- [Activity]: Render the text of every item below as a JSON list of strings, one string per line, with blank lines omitted. Leave the pictures out of your answer.
*** Given data Section Begins ***
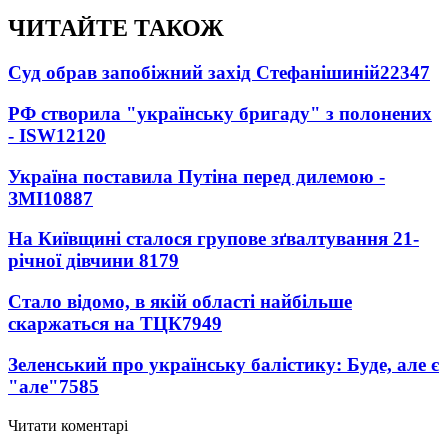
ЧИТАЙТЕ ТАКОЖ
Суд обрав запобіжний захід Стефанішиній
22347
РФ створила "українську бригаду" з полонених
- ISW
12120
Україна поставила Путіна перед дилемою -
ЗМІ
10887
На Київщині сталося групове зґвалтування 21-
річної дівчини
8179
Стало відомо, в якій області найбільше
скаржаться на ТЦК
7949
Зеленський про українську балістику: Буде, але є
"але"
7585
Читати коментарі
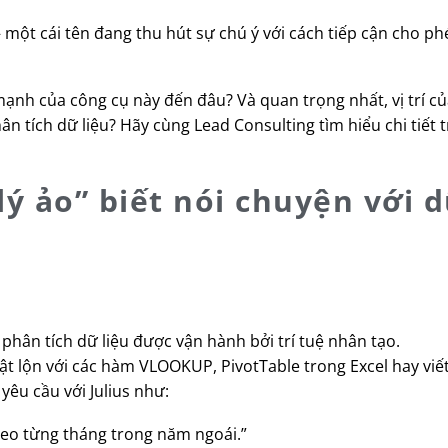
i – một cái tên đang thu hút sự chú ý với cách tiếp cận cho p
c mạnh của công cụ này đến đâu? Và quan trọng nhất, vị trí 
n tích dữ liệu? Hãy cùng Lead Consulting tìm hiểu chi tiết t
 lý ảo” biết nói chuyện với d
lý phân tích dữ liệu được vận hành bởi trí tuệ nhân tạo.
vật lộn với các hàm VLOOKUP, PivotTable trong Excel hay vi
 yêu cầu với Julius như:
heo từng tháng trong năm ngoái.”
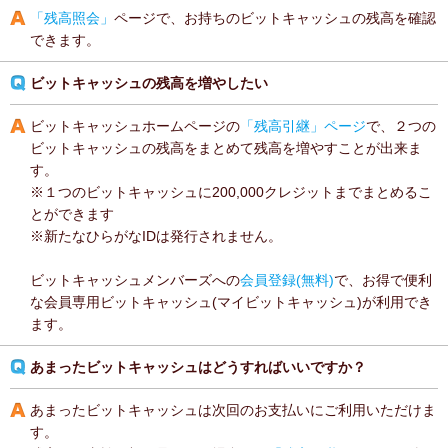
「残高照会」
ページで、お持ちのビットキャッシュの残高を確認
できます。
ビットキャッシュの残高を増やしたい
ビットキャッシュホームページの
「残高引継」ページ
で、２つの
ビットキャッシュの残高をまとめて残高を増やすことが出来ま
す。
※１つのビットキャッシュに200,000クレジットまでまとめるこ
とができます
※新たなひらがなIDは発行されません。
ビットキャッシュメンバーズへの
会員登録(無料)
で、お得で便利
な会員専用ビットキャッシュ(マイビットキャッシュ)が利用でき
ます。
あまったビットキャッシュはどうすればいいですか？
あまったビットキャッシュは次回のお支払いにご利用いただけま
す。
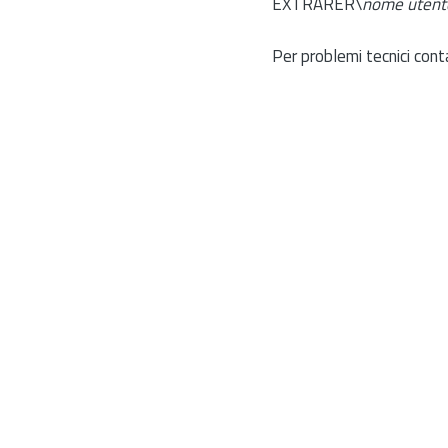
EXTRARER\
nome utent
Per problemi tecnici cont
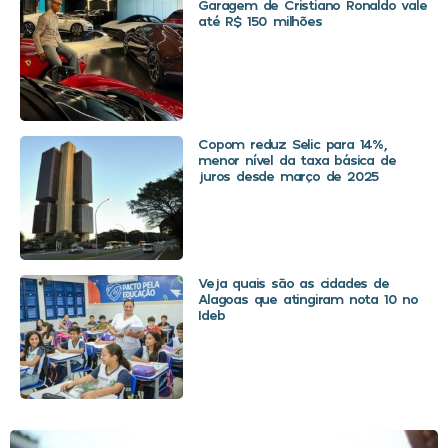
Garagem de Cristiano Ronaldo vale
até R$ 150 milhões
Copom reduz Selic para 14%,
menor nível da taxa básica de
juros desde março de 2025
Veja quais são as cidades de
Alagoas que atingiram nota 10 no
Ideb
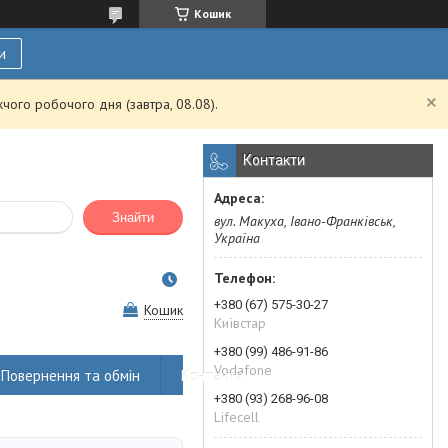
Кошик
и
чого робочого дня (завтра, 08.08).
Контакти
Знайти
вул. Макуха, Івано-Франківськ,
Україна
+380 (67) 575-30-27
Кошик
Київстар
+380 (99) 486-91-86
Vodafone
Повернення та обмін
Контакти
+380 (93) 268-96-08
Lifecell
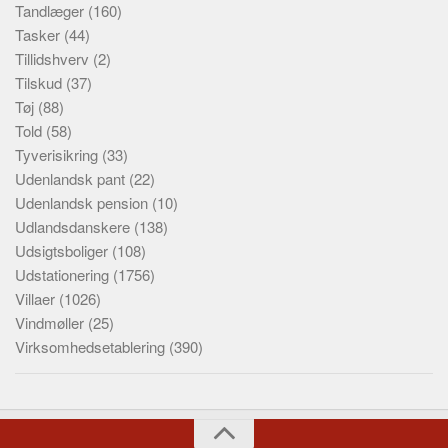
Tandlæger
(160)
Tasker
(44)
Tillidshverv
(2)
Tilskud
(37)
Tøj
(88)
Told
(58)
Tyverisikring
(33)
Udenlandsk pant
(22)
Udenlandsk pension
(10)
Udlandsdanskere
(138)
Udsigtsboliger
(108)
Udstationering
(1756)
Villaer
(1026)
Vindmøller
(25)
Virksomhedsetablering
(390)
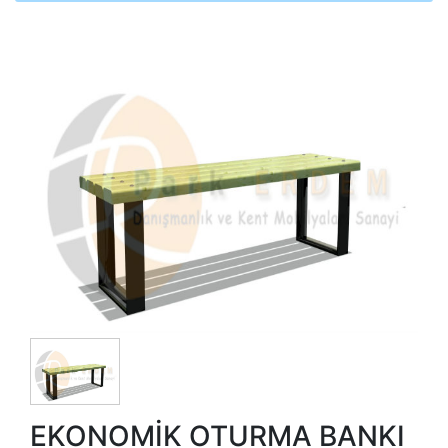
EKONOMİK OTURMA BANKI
*** Given data Section Ends ***
- [Written reply]:
[
  "ЧИТАЙТЕ ТАКОЖ",
  "Суд обрав запобіжний захід Стефанішиній",
  "22347",
  "РФ створила \"українську бригаду\" з полонених",
  "- ISW",
  "12120",
  "Україна поставила Путіна перед дилемою -",
  "ЗМІ",
  "10887",
  "На Київщині сталося групове зґвалтування 21-",
  "річної дівчини",
  "8179",
  "Стало відомо, в якій області найбільше",
  "скаржаться на ТЦК",
  "7949",
  "Зеленський про українську балістику: Буде, але є",
  "\"але\"",
  "7585",
  "Читати коментарі",
  "i – một cái tên đang thu hút sự chú ý với cách tiếp cận cho p",
  "c mạnh của công cụ này đến đâu? Và quan trọng nhất, vị trí ",
  "n tích dữ liệu? Hãy cùng Lead Consulting tìm hiểu chi tiết t",
  " lý ảo” biết nói chuyện với d",
  "lý phân tích dữ liệu được vận hành bởi trí tuệ nhân tạo.",
  "vật lộn với các hàm VLOOKUP, PivotTable trong Excel hay vi",
  " yêu cầu với Julius như:",
  "heo từng tháng trong năm ngoái.”",
  "「残高照会」",
  "ページで、お持ちのビットキャッシュの残高を確認",
  "できます。",
  "ビットキャッシュの残高を増やしたい",
  "ビットキャッシュホームページの",
  "「残高引継」ページ",
  "で、２つの",
  "ビットキャッシュの残高をまとめて残高を増やすことが出来ま",
  "す。",
  "※１つのビットキャッシュに200,000クレジットまでまとめるこ",
  "とができます",
  "※新たなひらがなIDは発行されません。",
  "ビットキャッシュメンバーズへの",
  "会員登録(無料)",
  "で、お得で便利",
  "な会員専用ビットキャッシュ(マイビットキャッシュ)が利用でき",
  "ます。",
  "あまったビットキャッシュはどうすればいいですか？",
  "あまったビットキャッシュは次回のお支払いにご利用いただけま",
  "す。",
  "EXTRARER\\",
  "nome utent",
  "Per problemi tecnici cont",
  "Garagem de Cristiano Ronaldo vale",
  "até R$ 150 milhões",
  "Copom reduz Selic para 14%,",
  "menor nível da taxa básica de",
  "juros desde março de 2025",
  "Veja quais são as cidades de",
  "Alagoas que atingiram nota 10 no",
  "Ideb",
  "Кошик",
  "и",
  "чого робочого дня (завтра, 08.08).",
  "Контакти",
  "Знайти",
  "вул. Макуха, Івано-Франківськ,",
  "Україна",
  "+380 (67) 575-30-27",
  "Кошик",
  "Київстар",
  "+380 (99) 486-91-86",
  "Vodafone",
  "Повернення та обмін",
  "Контакти",
  "+380 (93) 268-96-08",
  "Lifecell",
  "Tandlæger",
  "(160)",
  "Tasker",
  "(44)",
  "Tillidshverv",
  "(2)",
  "Tilskud",
  "(37)",
  "Tøj",
  "(88)",
  "Told",
  "(58)",
  "Tyverisikring",
  "(33)",
  "Udenlandsk pant",
  "(22)",
  "Udenlandsk pension",
  "(10)",
  "Udlandsdanskere",
  "(138)",
  "Udsigtsboliger",
  "(108)",
  "Udstationering",
  "(1756)",
  "Villaer",
  "(1026)",
  "Vindmøller",
  "(25)",
  "Virksomhedsetablering",
  "(390)",
  "EKONOMİK OTURMA BANKI"
]